Segment Start: PASSAGE TO READ

The Sordid Life of Hitler’s Valkryie: Unity Mitford


Unity Mitford. The name probably doesn’t ring any bells, however the English debutante made a name for herself among the Nazis and even Hitler himself.

The insatiable young woman planted herself in the middle of numerous sexual orgies; where she was blindfolded, bound, and ravaged by members of the Nazi party.

Some may say that Unity delved deep into sexual depravity. She was fascinated by Hieronymus Bosch, an artist who was famous for paintings of the souls in Purgatory who were found in explicit sexual and violent scenarios. It didn’t stop at viewing risque art, Unity began creating her own taboo art work. The Daily Mail reports

At 18 years old, Unity’s first sexual encounter was with Oswald Mosley who happened to be the Fascist leader in Britain. Even though Oswald was married and having an affair with Unity’s sister, Diana (who was also married), Unity lost her virginity to Oswald. Some say that it was Diana who urged the pair to have sex. It is also said that Diana enjoyed watching in on Unity’s sexual escapades during their time spend in Nazi occupied Germany.

Segment End: PASSAGE TO READ
Segment Start: DATA LISTING

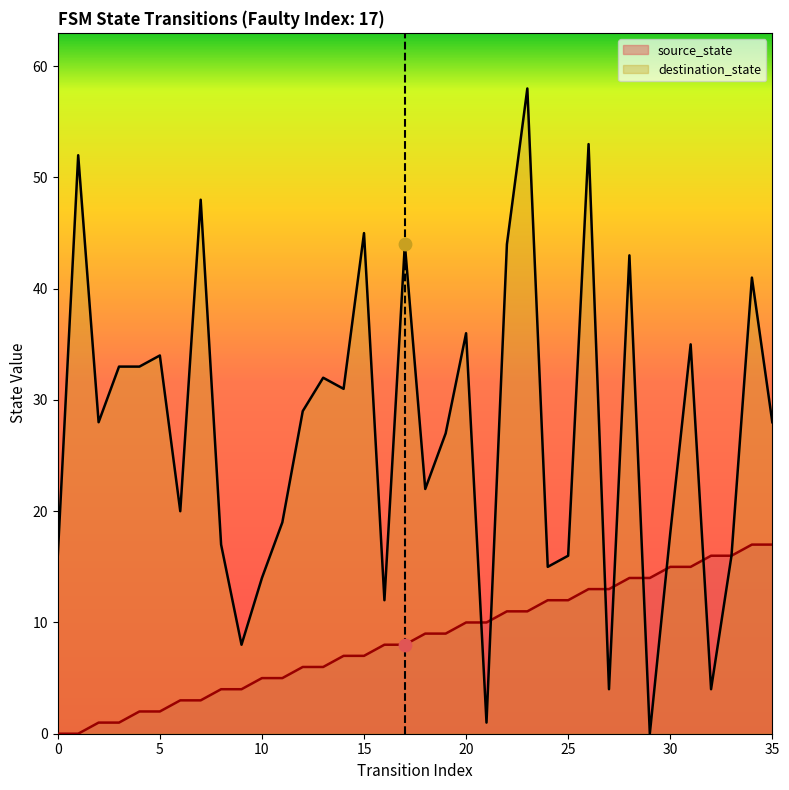

Which series reaches the minimum Y coordinate?

source_state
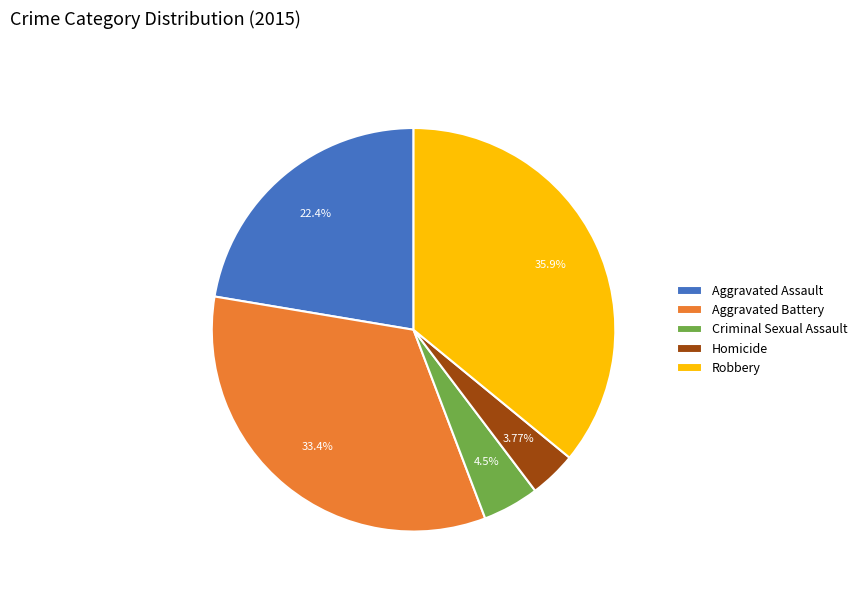

Which slice is the largest?

Robbery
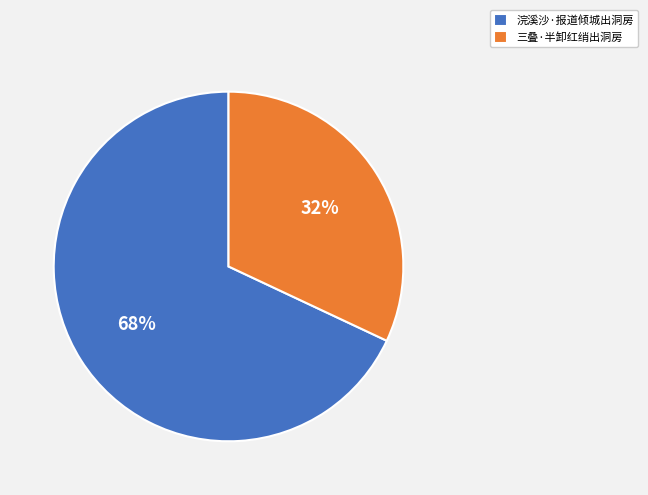

True or false: 三叠·半卸红绡出洞房 accounts for 32% of the total.

True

Segment End: DATA LISTING

EXERCISE DETAILS: Please continue the piece on Unity Mitford from the top of the page, picking up right after its final sentence.

TASK ANSWER:
Unity’s parents believed that it Unity was destined to be a part of Hitler’s rise to power. Ironically enough, Unity was supposedly conceived in the Canadian town, Swastika, Ontario.

Unity’s affinity for the Nazis doesn’t come out of nowhere. Her grandfather, Bertie Mitford invested in the town of Swastika and he supported Aryan supremacy and the nationalism of Germany–even before WWI.

Bertie’s political stances allowed an opportunity to meet and befriend the family of the German opera composer, Richard Wagner. Wagner created some of the patriotic ensembles that became favorites of Hitler.

Because of Bertie’s friendship with Wagner, he suggested that his granddaughter, Unity, have the middle name of Wagner’s famous opera, Die Valkyrie.

And that is how Unity Valkyrie Mitford got her name. We will see what is truly in a name when we see the impact it has on Unity’s life.

At 19 years old, Unity became enthralled with the Nazi party. She would greet the locals of Burford with the Nazi salute and proclaim, “Heil Hitler.” She traveled with her sister to Germany for a rally the Nuremberg party held in 1933.


Unity’s fascination with Adolf Hitler was firmly cemented when she declared that “[from] the first moment I saw him, I knew there was no one I would rather meet.”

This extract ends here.